TEXT SEGMENT =>

○ ○ ○ ○

From https://www.onthesnow.com/news/does-...t-temperature/

So at dry (best) conditions at the 3k feet mark it starts to get real cold, at 10k feet you need heavy protection (the stuff you'd wear a the north pole). At 30k feet you'd need magical protection from cold.

----------


## Alcore

> Simple question. I've a Pact of the Undead Warlock and I have a Broom of Flying. I've no need to breathe and limitless flying time.
> 
> How high can I go?
> 
> Additional question- how high can a breathing ally/enemy follow before they suffer difficulties? If such difficulties exist- what are they?


By RAW;
Infinity

Infinity (some exceptions apply below)

Occasionally some varieties of DnD where there is a fort save once you're too high (hasn't come up yet in 5e). Much like cold or heat eventually you'll lose consciousness.

*At my table;*
to Infinity (once you leave atmosphere you have physically transferred yourself to the astrel plane; yes, you can travel to another planet/plane afterwards)

If they have the magic to give chase they have the magic to keep going. Not all know what extra is needed that high up.

Having access to numerous sci fi d20 games the penalties are numerous... and fatal.

----------


## JonBeowulf

> To be clear- I'm not kidnapping people. But we're set to fight the Air Cult last and I frankly find the idea of racing their Prophet into the sky very alluring.

○ ○ ○ ○

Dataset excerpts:
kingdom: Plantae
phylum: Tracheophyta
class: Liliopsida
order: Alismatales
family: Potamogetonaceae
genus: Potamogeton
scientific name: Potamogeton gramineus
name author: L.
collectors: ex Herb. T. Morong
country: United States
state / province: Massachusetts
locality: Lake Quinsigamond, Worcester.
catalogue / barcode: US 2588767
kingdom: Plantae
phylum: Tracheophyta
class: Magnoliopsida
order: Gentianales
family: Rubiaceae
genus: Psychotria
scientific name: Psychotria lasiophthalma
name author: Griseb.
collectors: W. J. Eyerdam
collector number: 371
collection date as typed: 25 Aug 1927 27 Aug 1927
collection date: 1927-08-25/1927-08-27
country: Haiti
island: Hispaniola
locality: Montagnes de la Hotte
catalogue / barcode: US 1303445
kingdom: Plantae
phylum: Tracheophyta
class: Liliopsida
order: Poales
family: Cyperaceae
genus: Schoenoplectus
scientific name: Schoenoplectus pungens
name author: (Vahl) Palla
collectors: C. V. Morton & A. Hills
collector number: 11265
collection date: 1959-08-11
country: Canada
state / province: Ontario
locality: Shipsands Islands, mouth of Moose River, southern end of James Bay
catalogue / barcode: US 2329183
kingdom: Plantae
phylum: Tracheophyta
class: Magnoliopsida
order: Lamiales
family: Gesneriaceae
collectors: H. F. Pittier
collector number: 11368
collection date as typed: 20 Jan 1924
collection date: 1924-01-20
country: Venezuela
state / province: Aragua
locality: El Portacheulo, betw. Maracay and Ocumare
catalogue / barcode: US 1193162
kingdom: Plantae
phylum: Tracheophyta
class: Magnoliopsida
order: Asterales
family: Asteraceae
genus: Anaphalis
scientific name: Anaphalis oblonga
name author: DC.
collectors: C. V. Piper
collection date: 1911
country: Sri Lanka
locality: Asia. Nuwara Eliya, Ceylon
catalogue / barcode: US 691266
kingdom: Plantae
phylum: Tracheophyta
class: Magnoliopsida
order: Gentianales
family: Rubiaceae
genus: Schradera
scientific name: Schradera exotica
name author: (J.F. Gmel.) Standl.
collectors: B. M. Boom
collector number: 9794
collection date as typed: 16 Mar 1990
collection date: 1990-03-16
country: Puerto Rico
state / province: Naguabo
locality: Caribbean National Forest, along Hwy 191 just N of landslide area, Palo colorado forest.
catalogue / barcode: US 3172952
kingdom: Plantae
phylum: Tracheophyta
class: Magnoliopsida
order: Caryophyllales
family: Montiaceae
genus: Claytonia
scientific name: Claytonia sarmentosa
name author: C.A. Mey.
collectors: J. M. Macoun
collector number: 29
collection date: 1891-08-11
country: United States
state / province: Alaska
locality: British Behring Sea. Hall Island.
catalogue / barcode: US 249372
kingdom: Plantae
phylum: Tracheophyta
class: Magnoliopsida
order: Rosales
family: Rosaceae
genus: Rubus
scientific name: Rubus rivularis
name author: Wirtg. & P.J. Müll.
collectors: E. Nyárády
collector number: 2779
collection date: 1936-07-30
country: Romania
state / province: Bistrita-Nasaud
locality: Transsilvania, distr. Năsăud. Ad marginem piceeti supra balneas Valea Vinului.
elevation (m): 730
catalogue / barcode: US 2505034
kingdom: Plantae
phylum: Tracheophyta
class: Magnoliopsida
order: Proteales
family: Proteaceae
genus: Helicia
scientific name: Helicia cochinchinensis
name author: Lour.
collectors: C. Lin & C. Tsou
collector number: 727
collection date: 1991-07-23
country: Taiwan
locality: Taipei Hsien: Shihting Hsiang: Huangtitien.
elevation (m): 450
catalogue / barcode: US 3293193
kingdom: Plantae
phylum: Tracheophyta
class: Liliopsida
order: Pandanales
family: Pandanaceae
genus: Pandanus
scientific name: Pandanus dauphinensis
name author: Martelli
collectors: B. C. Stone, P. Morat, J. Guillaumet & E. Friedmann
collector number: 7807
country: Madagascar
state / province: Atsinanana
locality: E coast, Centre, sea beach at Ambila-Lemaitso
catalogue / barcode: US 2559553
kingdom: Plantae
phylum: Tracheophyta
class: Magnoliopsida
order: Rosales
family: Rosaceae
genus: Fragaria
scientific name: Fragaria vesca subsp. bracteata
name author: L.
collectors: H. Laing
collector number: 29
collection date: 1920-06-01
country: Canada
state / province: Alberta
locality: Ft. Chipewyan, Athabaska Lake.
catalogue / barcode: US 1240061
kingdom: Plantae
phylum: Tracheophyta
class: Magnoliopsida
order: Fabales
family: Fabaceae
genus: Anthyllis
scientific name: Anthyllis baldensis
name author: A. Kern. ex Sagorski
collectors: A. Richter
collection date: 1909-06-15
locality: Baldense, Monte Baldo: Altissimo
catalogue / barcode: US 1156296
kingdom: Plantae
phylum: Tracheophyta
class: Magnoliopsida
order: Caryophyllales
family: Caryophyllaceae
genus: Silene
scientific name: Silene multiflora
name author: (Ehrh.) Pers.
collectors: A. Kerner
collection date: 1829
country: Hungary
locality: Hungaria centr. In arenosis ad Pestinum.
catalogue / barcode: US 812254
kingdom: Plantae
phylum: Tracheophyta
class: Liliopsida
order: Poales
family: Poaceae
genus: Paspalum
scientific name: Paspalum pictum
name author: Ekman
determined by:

○ ○ ○ ○

TASK REQUIREMENTS => Resume the forum thread on how high a flying character can go in D&D, picking up after its last sentence. These records stand apart from the text and are unrelated to it.

RESULT FOR THIS TASK =>
> 
> Doubly so if I can truthfully mock him/her for being unable to breathe while I am unaffected. I didn't start this fight but punks ran around blowing up Orbs of Devastation so I reserve the right to make them feel bad before I end them.


For a one-time "in your face Air Cult Prophet!", the actual distance above the world doesn't matter.  You go as high as necessary to do the thing you want to do.  Leave the math and science out of it and just narrate it:

You: "I'm taking the prophet for a ride... as high as I can go."
DM: "You race upwards as fast as your broom can fly and reach the upper atmosphere.  Other than discomfort from the falling temperature, you're unaffected.  Your unwilling passenger, however, seems be having severe difficulty breathing.  I'll start applying suffocation damage next turn.  What do you do now?"

----------


## JackPhoenix

> To be clear- I'm not kidnapping people. But we're set to fight the Air Cult last and I frankly find the idea of racing their Prophet into the sky very alluring.
> 
> Doubly so if I can truthfully mock him/her for being unable to breathe while I am unaffected. I didn't start this fight but punks ran around blowing up Orbs of Devastation so I reserve the right to make them feel bad before I end them.


If the stats are the same as in the published PotA, being unable to breathe would be the least of Aerisi's problems...

*Spoiler: Spoilers, duh*
Show

Being unable to fly without relying on a spell would be a bigger issue

----------


## Particle_Man

Another consideration is how magic works in your setting.  If you get too high do you fly out of a "magic-high" area of the universe, and your "broom of flying" becomes a "broom of nothing special, actually, oh gods we are falling"?  Then you would fall until you are back "in range" of the magic zone and the broom of flying works again.  And that would tell you how high you can fly with a broom of flying.

----------


## Leon

As high as the DM allows. You'd prob want some means of resisting cold tho

----------


## OldTrees1

As others said this is a case to ask the GM.


I would rule it depends on the plane (especially when gravity differs).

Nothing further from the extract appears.